Золотая струна для улитки | страница 5
— Похож на Дина Рида[5], — лениво бросает она.
— Ну да, точно! Этакий красный ковбой! — радуется Мари, а Андреа проникается к соседке внезапным уважением. Удивительно. Она знает Дина Рида.
— You played fantastic![6]
Андреа с интересом оборачивается. Дин Рид собственной персоной. Уже без темных очков. «Надо же, — думает про себя девушка, — сходство действительно есть: густые изломанные брови сведены к переносице, взгляд какой-то пронзительный и удивительно честный, уголки полуоткрытых губ чуть опущены книзу, как на знаменитом портрете».
— Вадим, — представляется русский и протягивает руку, которую Андреа, смеясь, пожимает.
— Why are you laughing?[7] — не понимает новый знакомый.
— I’ll call you Dim[8]. — Ретранслятор что-то быстро лопочет по-итальянски, и Андреа подталкивает смущенного русского к выходу:
— It’s your turn[9].
У него — заслуженный Гран-при, у нее — первая премия, а у них обоих — большое и светлое. Трогательное, робкое, зыбкое, тайное, юное. Мощное, сильное, открытое, зрелое, настоящее.

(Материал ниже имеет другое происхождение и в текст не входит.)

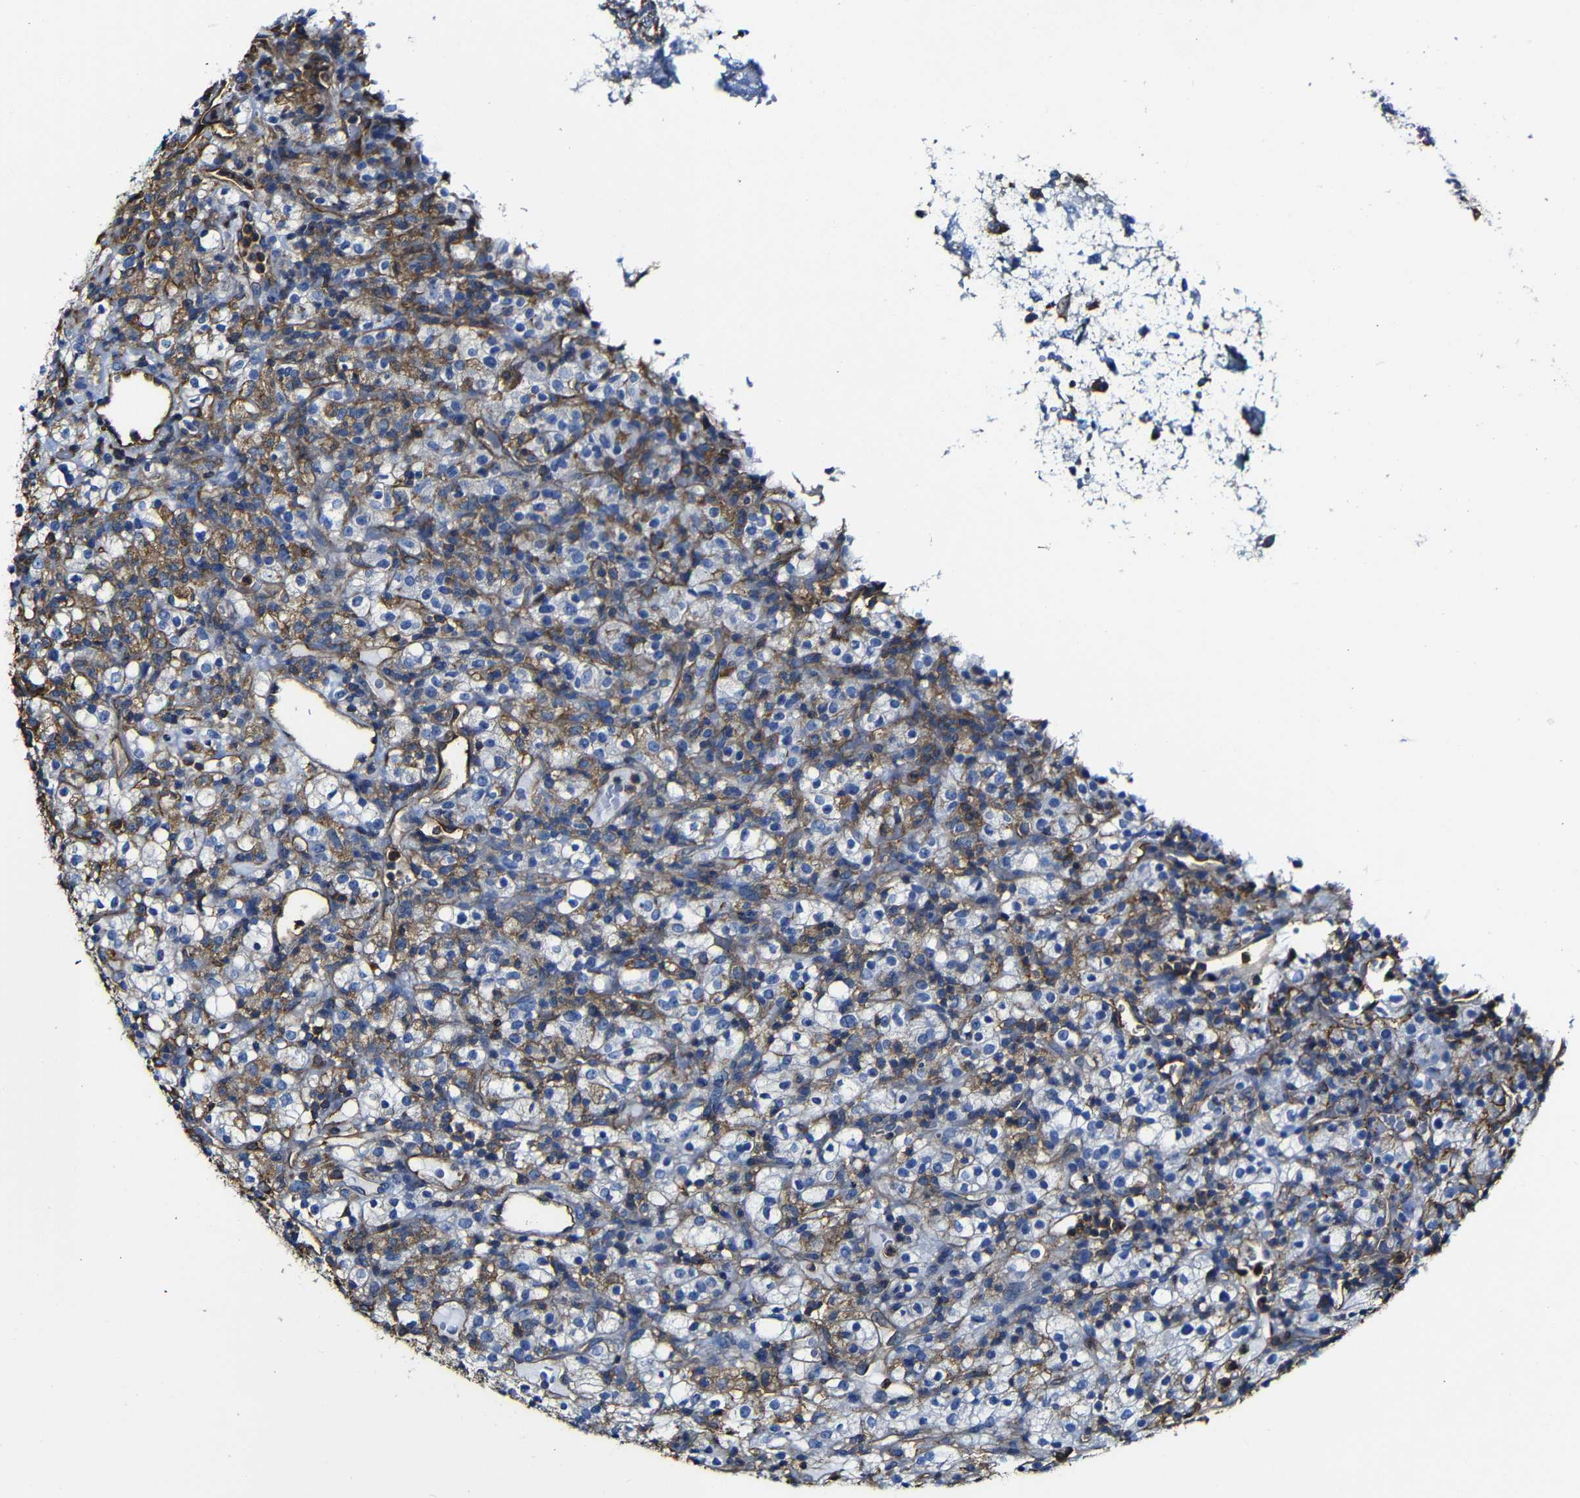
{"staining": {"intensity": "moderate", "quantity": "25%-75%", "location": "cytoplasmic/membranous"}, "tissue": "renal cancer", "cell_type": "Tumor cells", "image_type": "cancer", "snomed": [{"axis": "morphology", "description": "Normal tissue, NOS"}, {"axis": "morphology", "description": "Adenocarcinoma, NOS"}, {"axis": "topography", "description": "Kidney"}], "caption": "Immunohistochemical staining of adenocarcinoma (renal) demonstrates medium levels of moderate cytoplasmic/membranous staining in about 25%-75% of tumor cells. (DAB = brown stain, brightfield microscopy at high magnification).", "gene": "MSN", "patient": {"sex": "female", "age": 72}}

Андреа учит русский. Ей интересно. Дим осваивает технику испанской гитары. У него здорово получается. Лучше, чем у Андреа с русским.
— Поедешь со мной? — Неудачная попытка сыграть в равнодушие.
— По-е-ду, — уверенный кивок. Потом уточняет: — Where?[10]
— В Москву. Home[11].
— До-мой, — радуется Андреа. — А casa[12].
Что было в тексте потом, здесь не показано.